Every Friday The Social's digital correspondent, Jessica Allen, answers two questions we face every day. What should I eat? And what should I watch? The answer for one is frequently found in the other.

Making a key lime pie prompts memories of Bloodline and Florida

Simon asks Jessica to make Robert Rauschenberg's key lime pie. It turns out looking like a Rauschenberg painting.

I recently received a text suggesting that I make a key lime pie. Not just any key lime pie: it had to be famed American artist Robert Rauschenberg’s.

Simon had remembered reading a story about Rauschenberg, who is best known for colossal canvases collaged with everything from paint and metal to feathers and stuffed goats, saying “Bob,” as we were apparently calling him now, kept a stack of cards in his Florida home with the recipe printed on it. That’s how popular it was.

You can Google it, like I did, to find the five-ingredient sweet pie, which, if I’m being honest, are the same five ingredients in pretty much every other: a can of sweetened condensed milk, three egg yolks, and lime juice put into a crust and topped with whipped cream.

The difference with Rauschenberg’s, however, is that he used a store-bought shell — “plain, graham cracker or chocolate” — and it requires no baking!

On Sunday I set out to work in the kitchen where I often stream TV shows that Simon has no interest in watching with me.

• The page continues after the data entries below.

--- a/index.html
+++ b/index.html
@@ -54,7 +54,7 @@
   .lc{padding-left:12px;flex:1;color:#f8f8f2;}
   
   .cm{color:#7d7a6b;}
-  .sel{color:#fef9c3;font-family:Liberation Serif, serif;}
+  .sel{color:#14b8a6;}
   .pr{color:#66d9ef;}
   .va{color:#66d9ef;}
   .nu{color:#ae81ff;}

That includes Bloodline, the Netflix dramatic thriller set in the Florida Keys about the upstanding Rayburn family and the lies they tell to protect their good name. We’d gone through the first season together, but he wouldn’t commit to the second, which premiered on May 27.

I’m not sure why.

He certainly had his eyes open for Sam Shepard, who plays the patriarch of the Rayburn family, when we drove through the Keys last November, particularly when we settled for a couple of nights in Islamorada where much of Bloodline is filmed.

At the Palms and Pines resort our bartender, who doubled as the charter boat captain and looked like Bradley Cooper, told us how one of the actors from the series had recently stayed with his family here.

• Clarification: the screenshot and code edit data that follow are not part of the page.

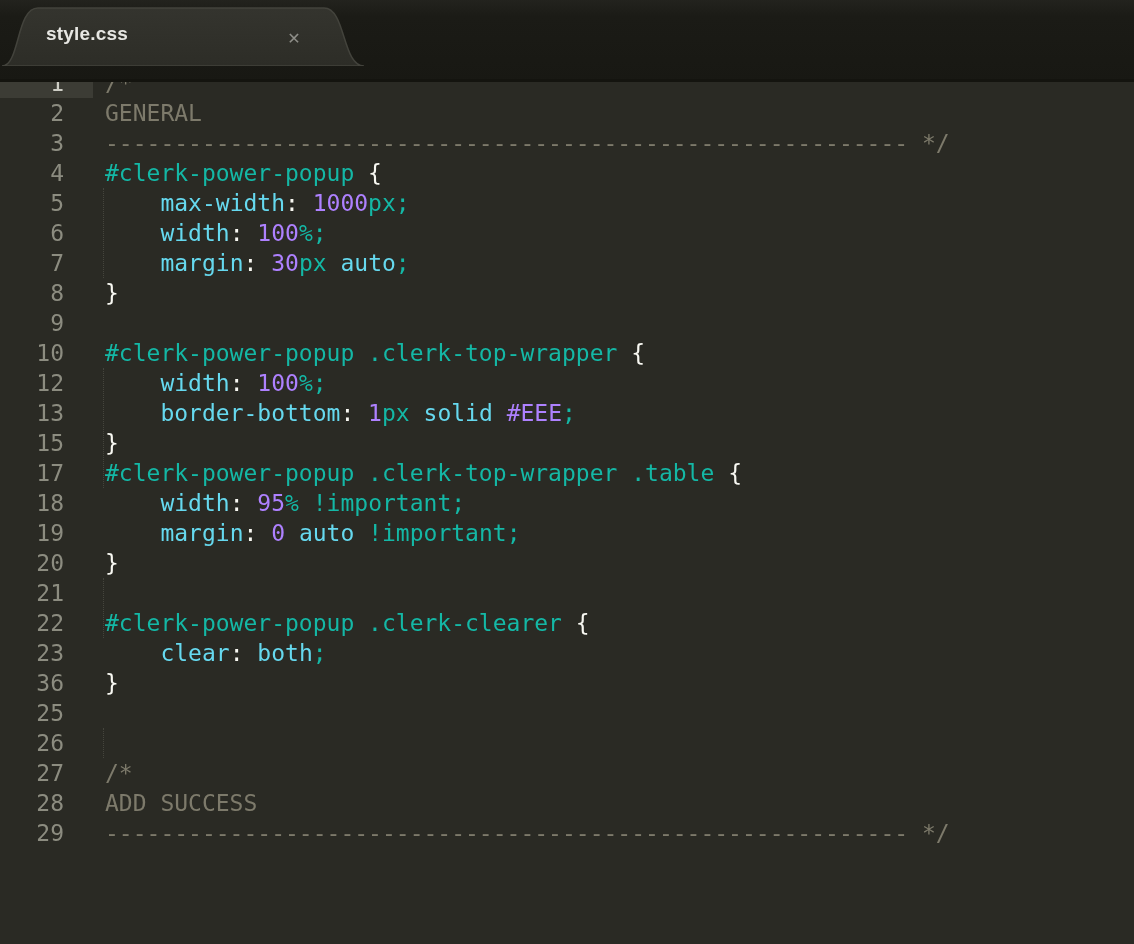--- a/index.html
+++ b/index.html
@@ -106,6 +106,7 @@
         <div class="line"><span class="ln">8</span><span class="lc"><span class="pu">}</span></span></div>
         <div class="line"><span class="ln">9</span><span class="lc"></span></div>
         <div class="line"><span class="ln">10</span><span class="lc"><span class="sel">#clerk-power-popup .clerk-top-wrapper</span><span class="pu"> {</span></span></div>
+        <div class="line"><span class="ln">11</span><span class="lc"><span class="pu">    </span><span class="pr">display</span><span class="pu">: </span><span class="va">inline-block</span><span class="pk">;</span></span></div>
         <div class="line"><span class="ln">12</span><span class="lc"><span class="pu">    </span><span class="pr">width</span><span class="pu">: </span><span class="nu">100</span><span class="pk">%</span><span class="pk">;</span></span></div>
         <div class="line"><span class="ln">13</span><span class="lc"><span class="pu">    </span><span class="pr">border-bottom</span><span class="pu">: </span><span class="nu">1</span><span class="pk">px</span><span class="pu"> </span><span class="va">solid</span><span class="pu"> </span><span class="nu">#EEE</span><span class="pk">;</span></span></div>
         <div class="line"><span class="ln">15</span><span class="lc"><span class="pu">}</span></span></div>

Also, his wife loves Kyle Chandler, to which I nodded politely while thinking, “Get in line, buddy.”

Every place we visited on our road trip had a Bloodline-related story: “They were just here last night” or “Kyle’s regular hang-out is just up the street.” And at every restaurant and diner, we ordered a slice of key lime pie.

But none compared to the first slice we sampled in Key Largo at a roadside place called Mrs. Mac’s Kitchen, whose motto is “Eat well, laugh often, live long.”

Every slice thereafter caused us to flashback to Mrs. Mac’s, not unlike Bloodline toys with chronology so that the first scene in Season One is also one of the last.

The timeline jumping continues in the second season — so much so that I had to pause the show (and the key lime pie construction) in order to read some episode recaps — a eureka moment in and of itself: So this is why recaps exist, I thought.

Maybe the multitasking is why the pie, despite whipping it over a double boiler for at least 30 minutes, never turned into the custard that “Bob” promised it would. It remained a pile of goop, even after I stuck the pie in the freezer for a couple of hours.

Still, I didn’t look back. I told no lies; this is the key lime pie we have to live with, I thought, as I prepared two “slices” after dinner.

“Well, maybe it’s fitting that Bob’s key lime pie looks like a Rauschenberg painting on a plate,” Simon said, staring down at the mess that bore a resemblance in colour palette only to the slices we enjoyed on that glorious trip to the Keys, where the sun never stopped shining and the sea was a thousand shades of blue.

But let me tell you: no finer-tasting key lime pie has ever existed.